The chance of a person dying in a natural catastrophe—earthquake, flood, drought, storm, wildfire, landslide, or epidemic—has declined by nearly 99 percent since the 1920s and 1930s. People today are much more likely to survive natural disasters because of increased wealth and technological progress. Buildings are better constructed to survive earthquakes; weather satellites and sophisticated computer models provide early storm warnings that give people time to prepare and evacuate; and broad disease surveillance enables swift medical interventions to halt developing epidemics.

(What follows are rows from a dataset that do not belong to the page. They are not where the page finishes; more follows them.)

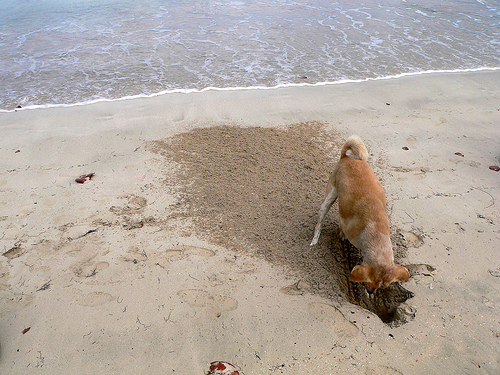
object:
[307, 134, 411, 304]
dog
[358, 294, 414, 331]
hole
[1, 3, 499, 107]
water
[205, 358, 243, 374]
red object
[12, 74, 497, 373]
sand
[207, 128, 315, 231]
sand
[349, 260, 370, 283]
ear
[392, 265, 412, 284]
ear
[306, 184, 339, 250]
leg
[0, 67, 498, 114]
edge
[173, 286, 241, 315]
prints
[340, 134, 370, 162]
tail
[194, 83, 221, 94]
foam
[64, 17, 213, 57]
wripples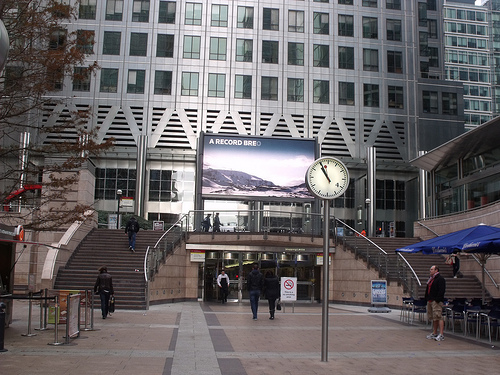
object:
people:
[93, 266, 116, 318]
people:
[246, 261, 266, 319]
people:
[216, 269, 230, 304]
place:
[0, 299, 500, 374]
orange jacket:
[360, 230, 367, 237]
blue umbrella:
[394, 225, 499, 256]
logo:
[372, 281, 386, 302]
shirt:
[424, 271, 447, 303]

Unfortunately, bad weather and earthquakes produce death and destruction largely when they encounter poverty. Consequently, 90 percent of deaths from natural disasters occurred in developing and poor countries between 1996 and 2015. The largest natural disasters in the past 20 years were the Indian Ocean tsunami that resulted in the deaths of 230,000 people in 2004, the 2010 Haitian earthquake in which 223,000 people died, and Cyclone Nargis, a Category 4 storm that killed 138,000 people in Myanmar in 2008. In contrast, when Queensland, Australia, was hit by the Category 5 Cyclone Yasi in 2010, the result was zero fatalities.39

The costs of weather-related catastrophes like hurricanes have increased, largely because rising incomes have prompted people to put more property in harm’s way as they build more houses, roads, schools, factories, and shopping centers. Nevertheless, University of Colorado political scientist Roger Pielke Jr. has found that the global trend in weather-related disaster losses between 1990 and 2017 as a proportion of global gross domestic product is downward. Globally speaking, people are generally getting richer faster than nature can destroy their property.